Wednesday, September 7, 2011

What doesn't kill you...

People who build you up. People who inspire you. People who break you. People who enter and exit your life without you noticing. People who shape you. People who you help create.

The other night I was conversing with a dear friend of mine when he said, "... I am a master at keeping people well past an arms length from my heart... She not only broke my heart, but my soul as well..." This conversation, these words have lingered in my bones for days. They have dangled like chandelier earrings while I brush my teeth in the mirror each morning. They have massaged my scalp, repeating as I wash, rinse, repeat. It's not the notion, the idea of being broken by someone. I am more than experienced with the devastation rooted in a broken heart. It's the idea that has wedged itself in between the curve of the B, lounging like James Dean on the T. People, and how a person can effect us.

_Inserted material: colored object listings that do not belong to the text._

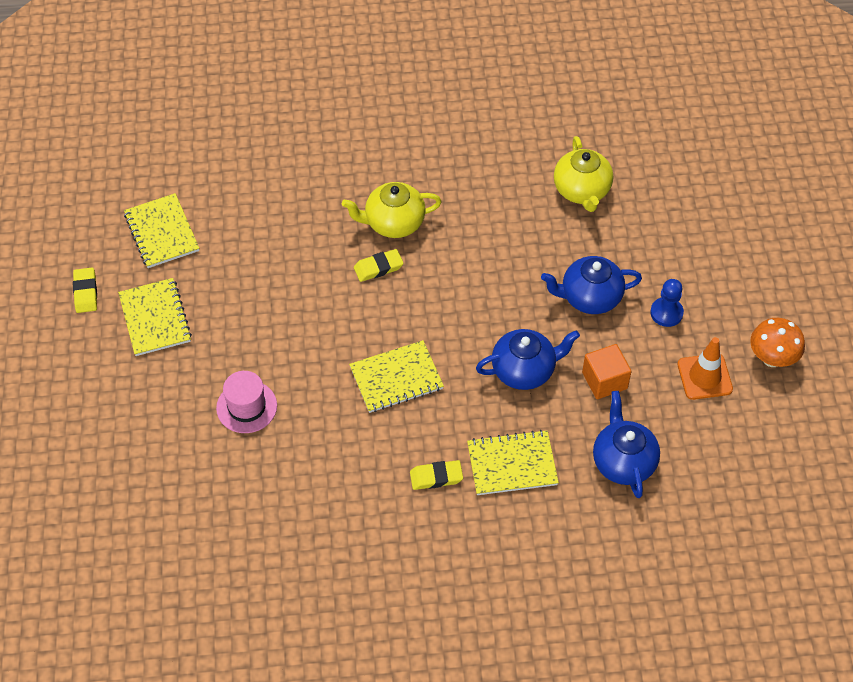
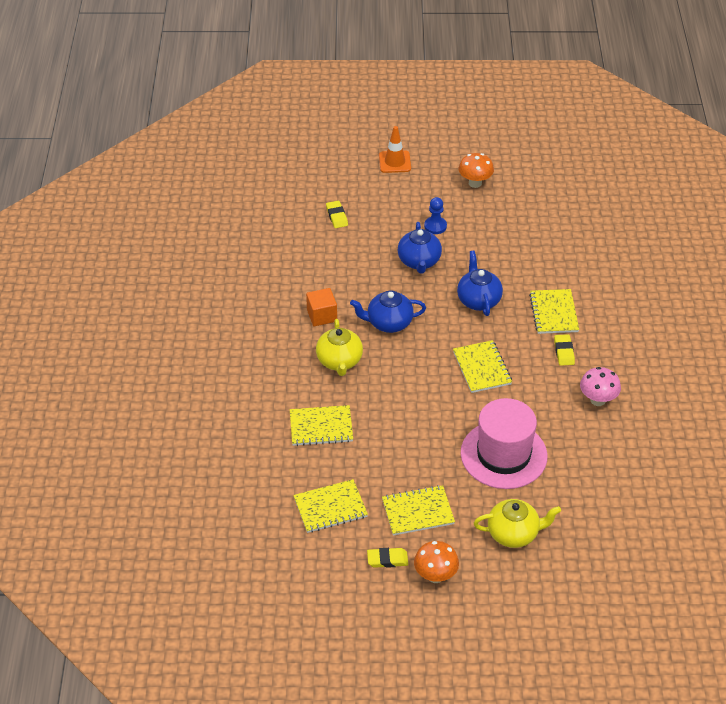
camera: 85 degrees left, 10 degrees down
pink hat [216,371,277,433] -> pink hat [461,398,548,489], size x1.86
yellow eraser [354,249,404,282] -> yellow eraser moved to [326,201,348,228]
yellow teapot [554,136,613,212] -> yellow teapot moved to [474,499,561,548]
orange cube [582,344,632,399] -> orange cube moved to [306,288,337,326]
blue teapot [593,391,660,498] -> blue teapot moved to [350,291,426,333]
orange traffic cone [677,337,733,400] -> orange traffic cone moved to [379,126,411,173]
none -> yellow notebook [290,405,353,446]
none -> orange mushroom [414,541,459,583]
none -> pink mushroom [580,367,621,406]

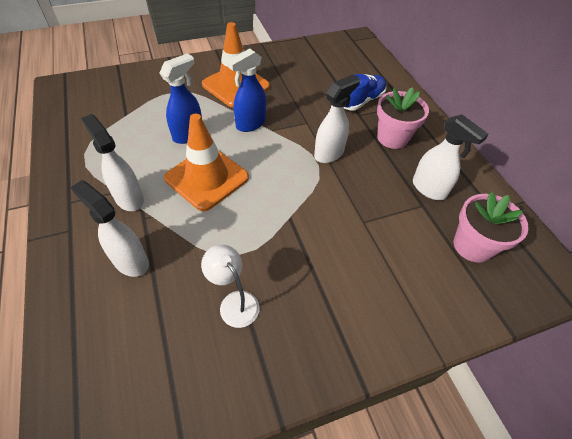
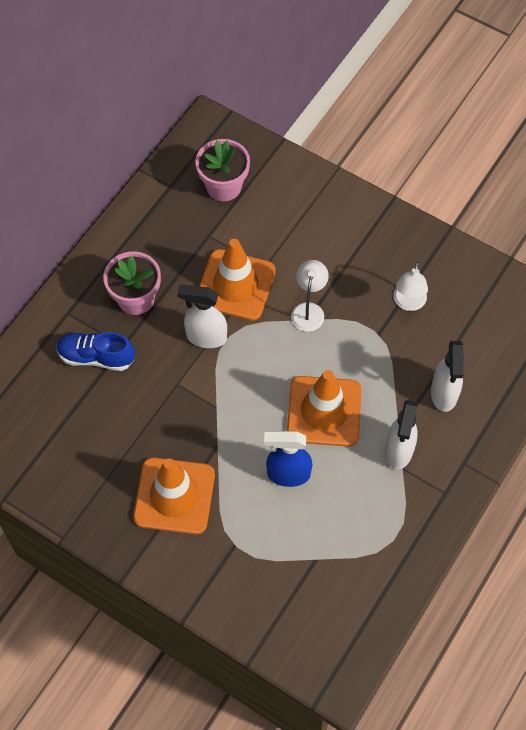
camera: 125 degrees left, 10 degrees up
blue spray bottle [227,48,266,132] -> none
white spray bottle [413,115,489,200] -> none
none -> orange traffic cone [199,239,276,321]
none -> white lamp [291,260,329,332]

It is wildly debated, does a person have power over us or do we ALLOW them to have power over us. I really don't know how I feel about that. I know that even though I walk around daily with a false bravado and confidence brushing my shoulders like my red curls what people say haunts me. Is that because I ALLOW it to, or because the truth is people are what makes the person?

I can think, without strain, of at least five people who have helped shape me into the woman I am today. A neighbor who let me borrow her sexy romance novels when I was 12. A man who I was too scared to call "Dad." A teacher who taught me to read. A man who engulfed every ounce of me like a Cuban cigar, letting me stain his fingertips and make a home of his lungs, just close enough to his heart to make me feel warm before releasing me into the stale, cool air. Women who inspire me. Women who encourage me. Women who are better than me.

A person is the company they keep. A person is the experiences they have.

I think people need to focus more on what is going on, instead of what is ahead. The stranger sitting two seats in front of you on the bus, the girl who brings you your pasta bowl refill, the boy who rotates your tires... who is the judge on what is significant? Who decides what is significant, and what will or won't effect you years down the line.

I know I carry with me far more than I ever expected from the people who I have crossed paths with. But, at the end of the day it is those things I carry that create the creative, loving, affectionate, ambitious, ruthless woman I am today.

I feel no shame in that. Maybe hesitation. Perhaps a little fear. Even a little resistance. But no shame.

1 comment:

  1. I agree. That whole "no one can make you feel insignificant without your consent" line is BS. People love you and people hurt you and it's how you hold onto it that makes you who you are.